• [What is being asked] Pull every line containing the word "opens" out of the material below.

• [Exercise data]
=== Section Start ===

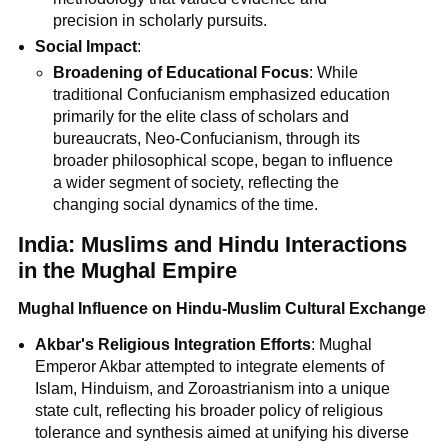
precision in scholarly pursuits.
Social Impact
:
Broadening of Educational Focus
: While
traditional Confucianism emphasized education
primarily for the elite class of scholars and
bureaucrats, Neo-Confucianism, through its
broader philosophical scope, began to influence
a wider segment of society, reflecting the
changing social dynamics of the time.
India: Muslims and Hindu Interactions
in the Mughal Empire
Mughal Influence on Hindu-Muslim Cultural Exchange
Akbar's Religious Integration Efforts
: Mughal
Emperor Akbar attempted to integrate elements of
Islam, Hinduism, and Zoroastrianism into a unique
state cult, reflecting his broader policy of religious
tolerance and synthesis aimed at unifying his diverse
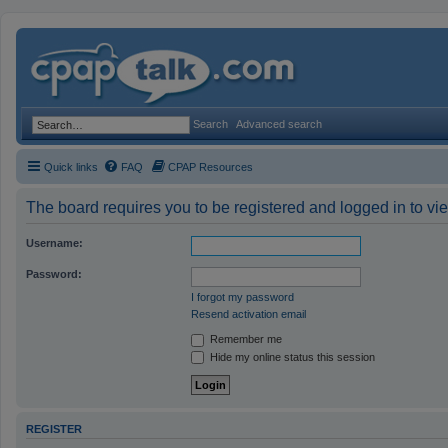
Search
Advanced search
Quick links
FAQ
CPAP Resources
The board requires you to be registered and logged in to vie
Username:
Password:
I forgot my password
Resend activation email
Remember me
Hide my online status this session
REGISTER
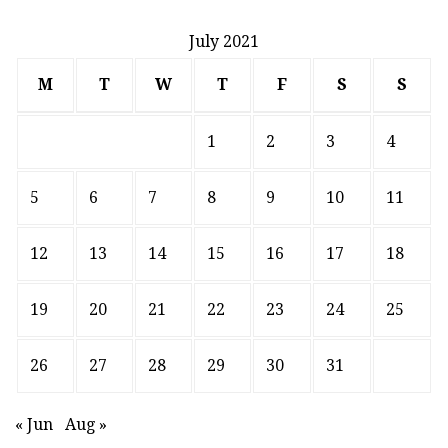
July 2021
M
T
W
T
F
S
S
1
2
3
4
5
6
7
8
9
10
11
12
13
14
15
16
17
18
19
20
21
22
23
24
25
26
27
28
29
30
31
« Jun
Aug »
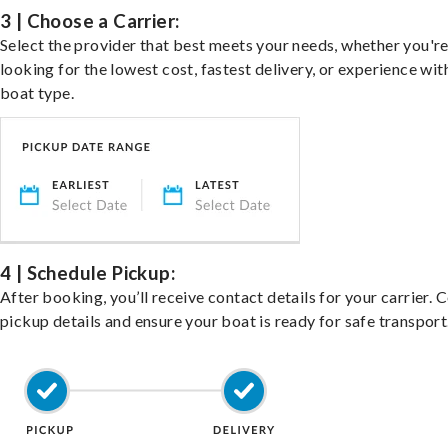
3 | Choose a Carrier:
Select the provider that best meets your needs, whether you'r
looking for the lowest cost, fastest delivery, or experience wit
boat type.
4 | Schedule Pickup:
After booking, you’ll receive contact details for your carrier. 
pickup details and ensure your boat is ready for safe transport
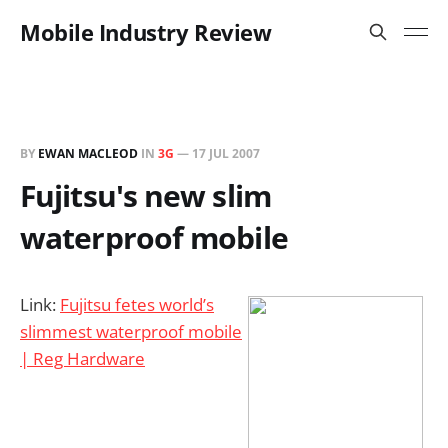
Mobile Industry Review
BY
EWAN MACLEOD
IN
3G
—
17 JUL 2007
Fujitsu's new slim
waterproof mobile
Link:
Fujitsu fetes world’s
slimmest waterproof mobile
| Reg Hardware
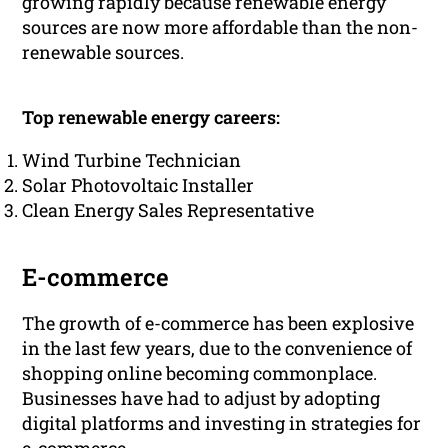
growing rapidly because renewable energy
sources are now more affordable than the non-
renewable sources.
Top renewable energy careers:
Wind Turbine Technician
Solar Photovoltaic Installer
Clean Energy Sales Representative
E-commerce
The growth of e-commerce has been explosive
in the last few years, due to the convenience of
shopping online becoming commonplace.
Businesses have had to adjust by adopting
digital platforms and investing in strategies for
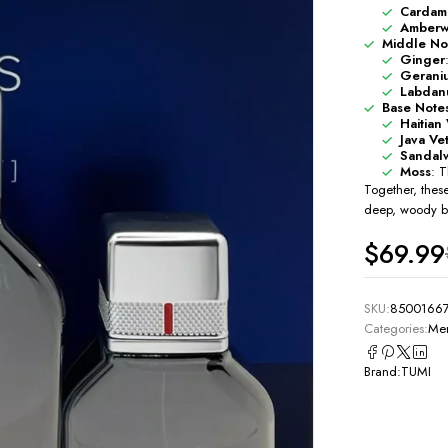
Carda
Amber
Middle No
Ginger
Gerani
Labdan
Base Note
Haitian 
Java Vet
Sandal
Moss
: T
Together, thes
deep, woody b
$
69.99
SKU:
8500166
Categories:
Men
Brand:
TUMI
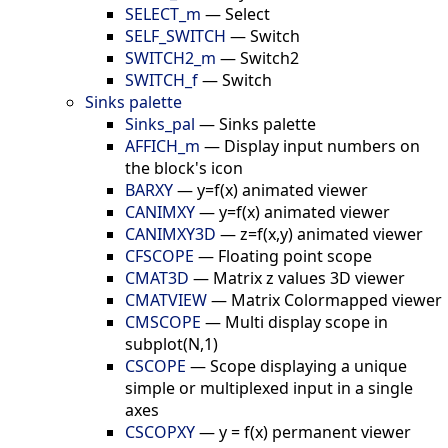
SELECT_m
—
Select
SELF_SWITCH
—
Switch
SWITCH2_m
—
Switch2
SWITCH_f
—
Switch
Sinks palette
Sinks_pal
—
Sinks palette
AFFICH_m
—
Display input numbers on
the block's icon
BARXY
—
y=f(x) animated viewer
CANIMXY
—
y=f(x) animated viewer
CANIMXY3D
—
z=f(x,y) animated viewer
CFSCOPE
—
Floating point scope
CMAT3D
—
Matrix z values 3D viewer
CMATVIEW
—
Matrix Colormapped viewer
CMSCOPE
—
Multi display scope in
subplot(N,1)
CSCOPE
—
Scope displaying a unique
simple or multiplexed input in a single
axes
CSCOPXY
—
y = f(x) permanent viewer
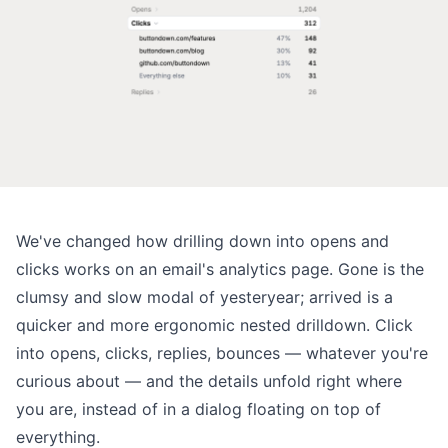
We've changed how drilling down into opens and
clicks works on an email's analytics page. Gone is the
clumsy and slow modal of yesteryear; arrived is a
quicker and more ergonomic nested drilldown. Click
into opens, clicks, replies, bounces — whatever you're
curious about — and the details unfold right where
you are, instead of in a dialog floating on top of
everything.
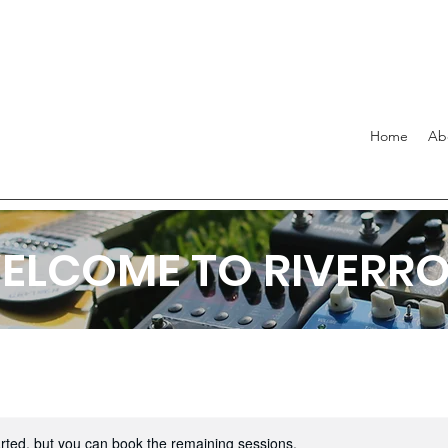
Home
Ab
ELCOME TO RIVERR
rted, but you can book the remaining sessions.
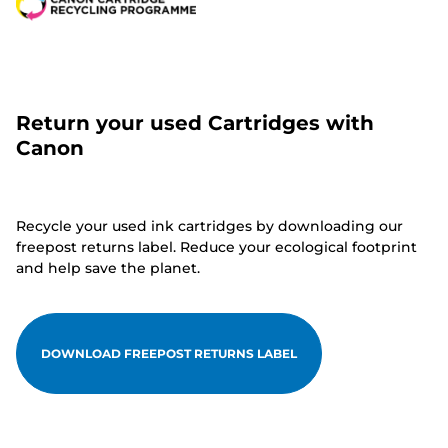
Return your used Cartridges with
Canon
Recycle your used ink cartridges by downloading our
freepost returns label. Reduce your ecological footprint
and help save the planet.
DOWNLOAD FREEPOST RETURNS LABEL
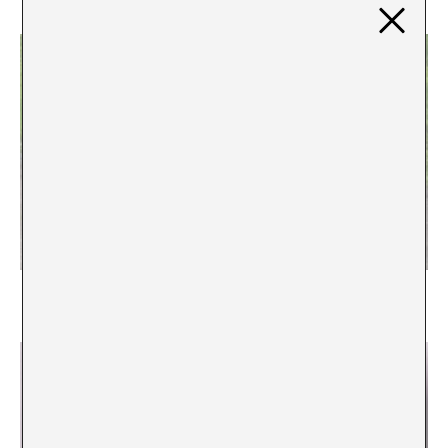
Where are the masterpieces of our time?
Peio Aguirre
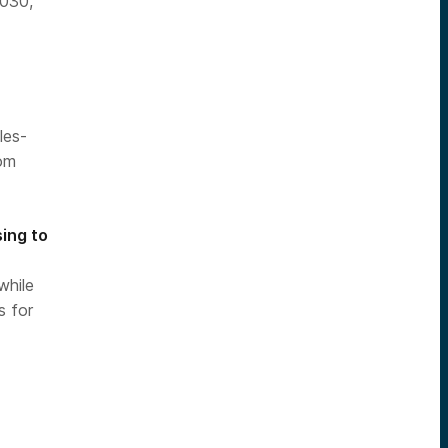
2030,
les-
rom
ing to
while
s for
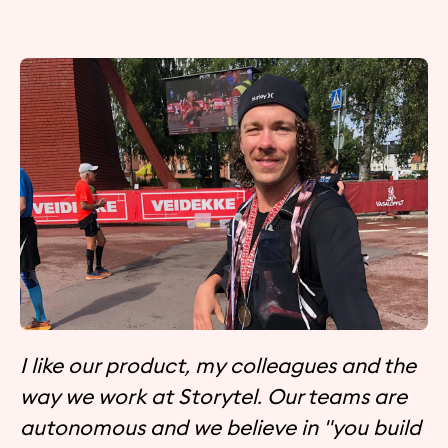
I like our product, my colleagues and the
way we work at Storytel. Our teams are
autonomous and we believe in "you build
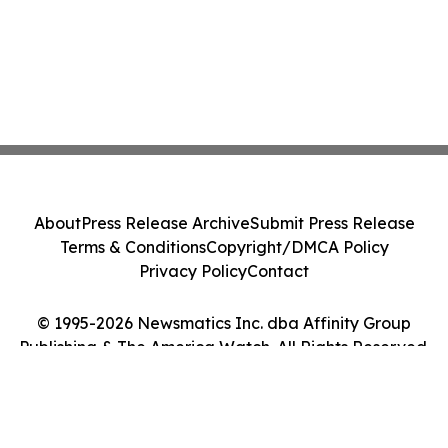
About
Press Release Archive
Submit Press Release
Terms & Conditions
Copyright/DMCA Policy
Privacy Policy
Contact
© 1995-2026 Newsmatics Inc. dba Affinity Group
Publishing & The America Watch. All Rights Reserved.
Cookie Settings / Your Privacy Choices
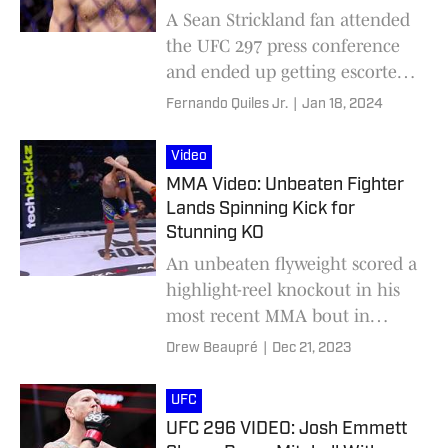
A Sean Strickland fan attended
the UFC 297 press conference
and ended up getting escorted
out of the event for
Fernando Quiles Jr.
|
Jan 18, 2024
approaching his idol.
Video
MMA Video: Unbeaten Fighter
Lands Spinning Kick for
Stunning KO
An unbeaten flyweight scored a
highlight-reel knockout in his
most recent MMA bout in
Kazakhstan.
Drew Beaupré
|
Dec 21, 2023
UFC
UFC 296 VIDEO: Josh Emmett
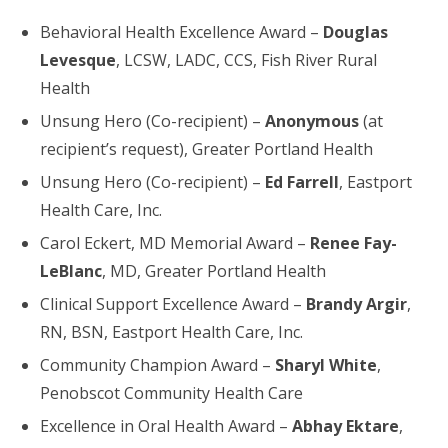
Behavioral Health Excellence Award –
Douglas
Levesque
, LCSW, LADC, CCS, Fish River Rural
Health
Unsung Hero (Co-recipient) –
Anonymous
(at
recipient’s request), Greater Portland Health
Unsung Hero (Co-recipient) –
Ed Farrell
, Eastport
Health Care, Inc.
Carol Eckert, MD Memorial Award –
Renee Fay-
LeBlanc
, MD, Greater Portland Health
Clinical Support Excellence Award –
Brandy Argir
,
RN, BSN, Eastport Health Care, Inc.
Community Champion Award –
Sharyl White
,
Penobscot Community Health Care
Excellence in Oral Health Award –
Abhay Ektare
,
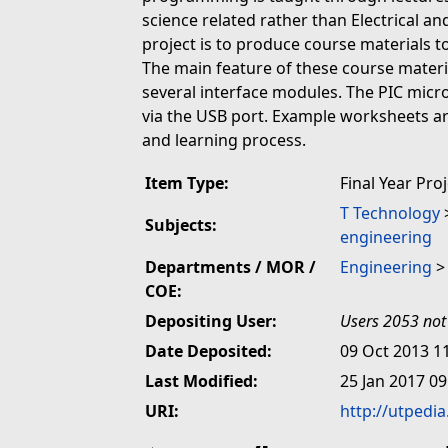
science related rather than Electrical an
project is to produce course materials t
The main feature of these course materia
several interface modules. The PIC mic
via the USB port. Example worksheets are
and learning process.
Item Type:
Final Year Pro
T Technology
Subjects:
engineering
Departments / MOR /
Engineering
COE:
Depositing User:
Users 2053 not
Date Deposited:
09 Oct 2013 1
Last Modified:
25 Jan 2017 09
URI:
http://utpedi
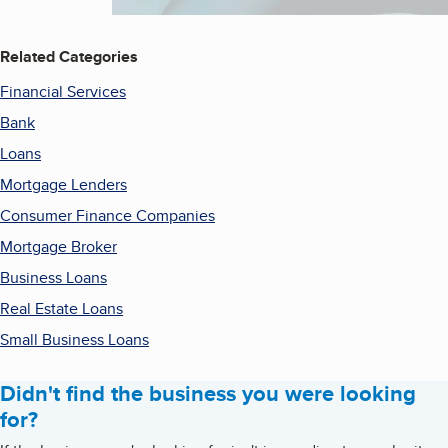
Related Categories
Financial Services
Bank
Loans
Mortgage Lenders
Consumer Finance Companies
Mortgage Broker
Business Loans
Real Estate Loans
Small Business Loans
Didn't find the business you were looking
for?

=== Section End ===

• [Output of the task]
We've changed how drilling down into opens and
into opens, clicks, replies, bounces — whatever you're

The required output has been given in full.